[IA64-SGI] get XPC to cleanly disengage from remote memory references
When XPC is being shutdown (i.e., rmmod, reboot) it doesn't ensure that
other partitions with whom it was connected have completely disengaged
from any attempt at cross-partition memory references.
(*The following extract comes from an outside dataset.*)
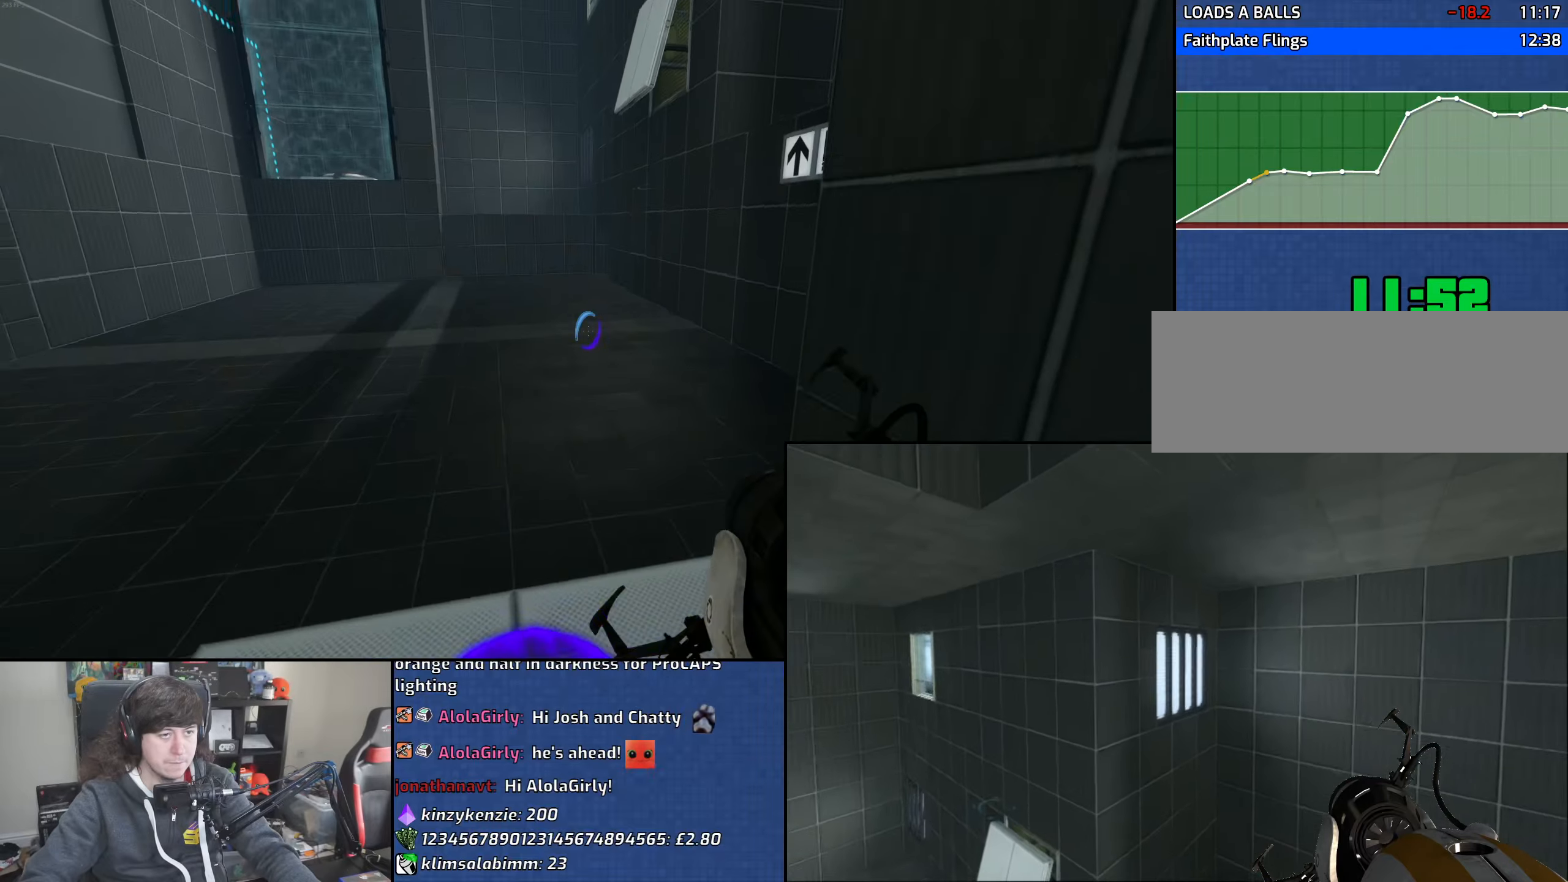
{"keys": ["d", "w"], "mouse": [], "events": [[283, "d", "down"]]}
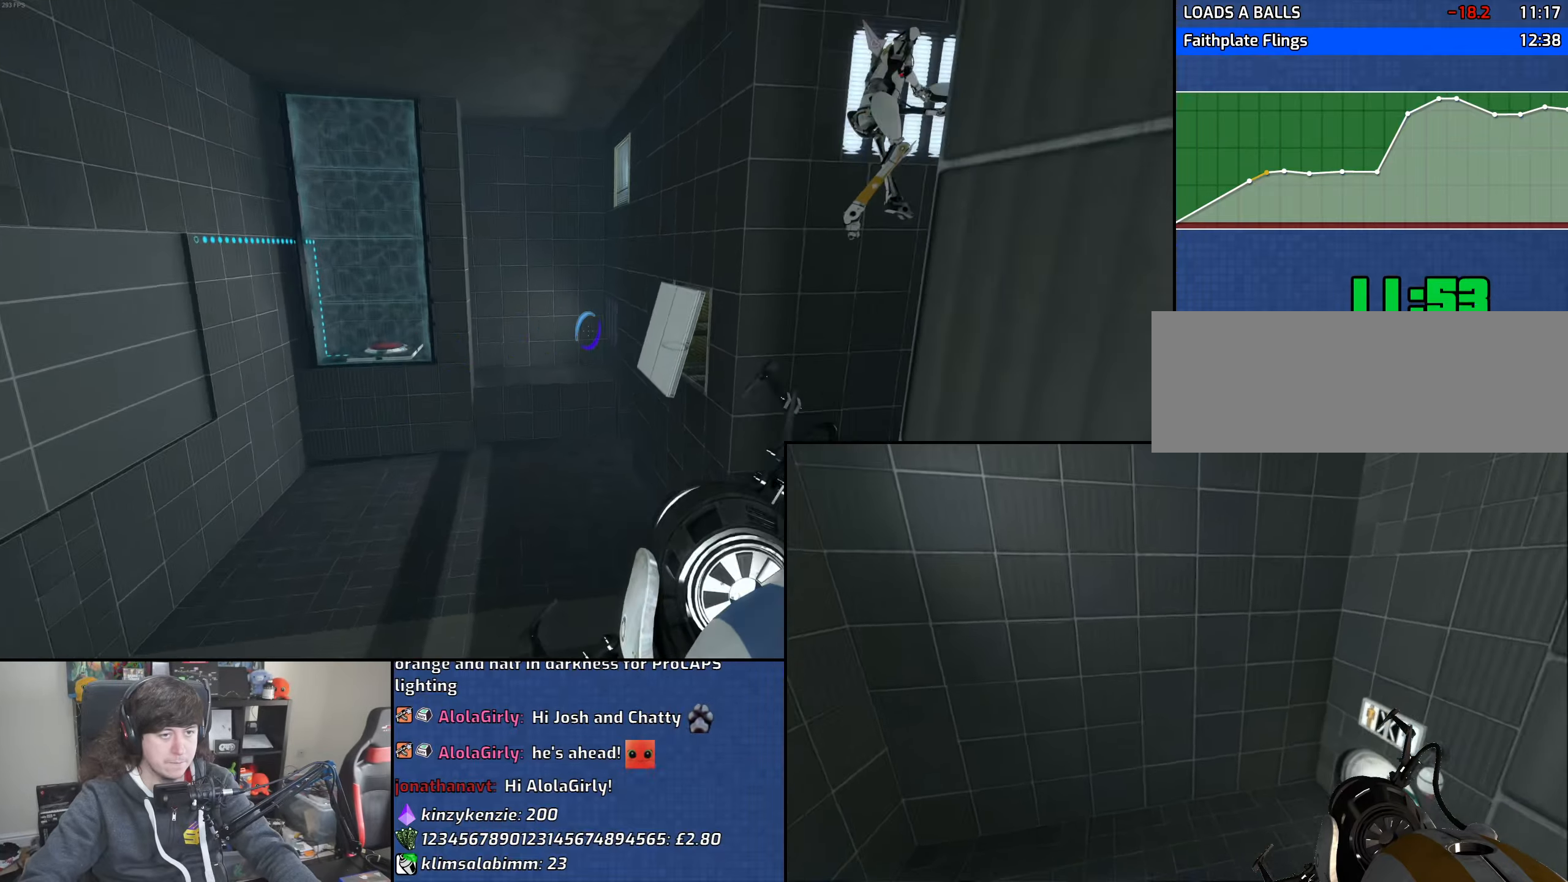
{"keys": ["d"], "mouse": [], "events": [[133, "a", "down"], [150, "d", "up"], [150, "w", "up"], [383, "d", "down"], [433, "a", "up"]]}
This can lead to
MCAs in any of these other partitions when the partition is reset.
Signed-off-by: Dean Nelson <dcn@sgi.com>
Signed-off-by: Tony Luck <tony.luck@intel.com>
diff --git a/arch/ia64/sn/kernel/xpc_partition.c b/arch/ia64/sn/kernel/xpc_partition.c
index 578265e..79a0fc4 100644
--- a/arch/ia64/sn/kernel/xpc_partition.c
+++ b/arch/ia64/sn/kernel/xpc_partition.c
@@ -76,11 +76,6 @@
xpc_remote_copy_buffer[XPC_RSVD_PAGE_ALIGNED_SIZE];
-/* systune related variables */
-int xpc_hb_interval = XPC_HB_DEFAULT_INTERVAL;
-int xpc_hb_check_interval = XPC_HB_CHECK_DEFAULT_TIMEOUT;
-
-
/*
* Given a nasid, get the physical address of the partition's reserved page
* for that nasid. This function returns 0 on any error.
@@ -239,16 +234,21 @@
xpc_vars->amos_page = amos_page; /* save for next load of XPC */
- /*
- * Initialize the activation related AMO variables.
- */
- xpc_vars->act_amos = xpc_IPI_init(XP_MAX_PARTITIONS);
- for (i = 1; i < XP_NASID_MASK_WORDS; i++) {
- xpc_IPI_init(i + XP_MAX_PARTITIONS);
+ /* initialize the activate IRQ related AMO variables */
+ for (i = 0; i < XP_NASID_MASK_WORDS; i++) {
+ (void) xpc_IPI_init(XPC_ACTIVATE_IRQ_AMOS + i);
}
+
+ /* initialize the engaged remote partitions related AMO variables */
+ (void) xpc_IPI_init(XPC_ENGAGED_PARTITIONS_AMO);
+ (void) xpc_IPI_init(XPC_DISENGAGE_REQUEST_AMO);
+
/* export AMO page's physical address to other partitions */
xpc_vars->amos_page_pa = ia64_tpa((u64) xpc_vars->amos_page);
+ /* timestamp of when reserved page was initialized */
+ rp->stamp = CURRENT_TIME;
+
/*
* This signifies to the remote partition that our reserved
* page is initialized.
@@ -387,6 +387,11 @@
remote_vars = (struct xpc_vars *) xpc_remote_copy_buffer;
for (partid = 1; partid < XP_MAX_PARTITIONS; partid++) {
+
+ if (xpc_exiting) {
+ break;
+ }
+
if (partid == sn_partition_id) {
continue;
}
@@ -417,7 +422,7 @@
if (((remote_vars->heartbeat == part->last_heartbeat) &&
(remote_vars->kdb_status == 0)) ||
- !XPC_HB_ALLOWED(sn_partition_id, remote_vars)) {
+ !xpc_hb_allowed(sn_partition_id, remote_vars)) {
XPC_DEACTIVATE_PARTITION(part, xpcNoHeartbeat);
continue;
@@ -436,23 +441,23 @@
*/
static enum xpc_retval
xpc_get_remote_rp(int nasid, u64 *discovered_nasids,
- struct xpc_rsvd_page *remote_rp, u64 *remote_rsvd_page_pa)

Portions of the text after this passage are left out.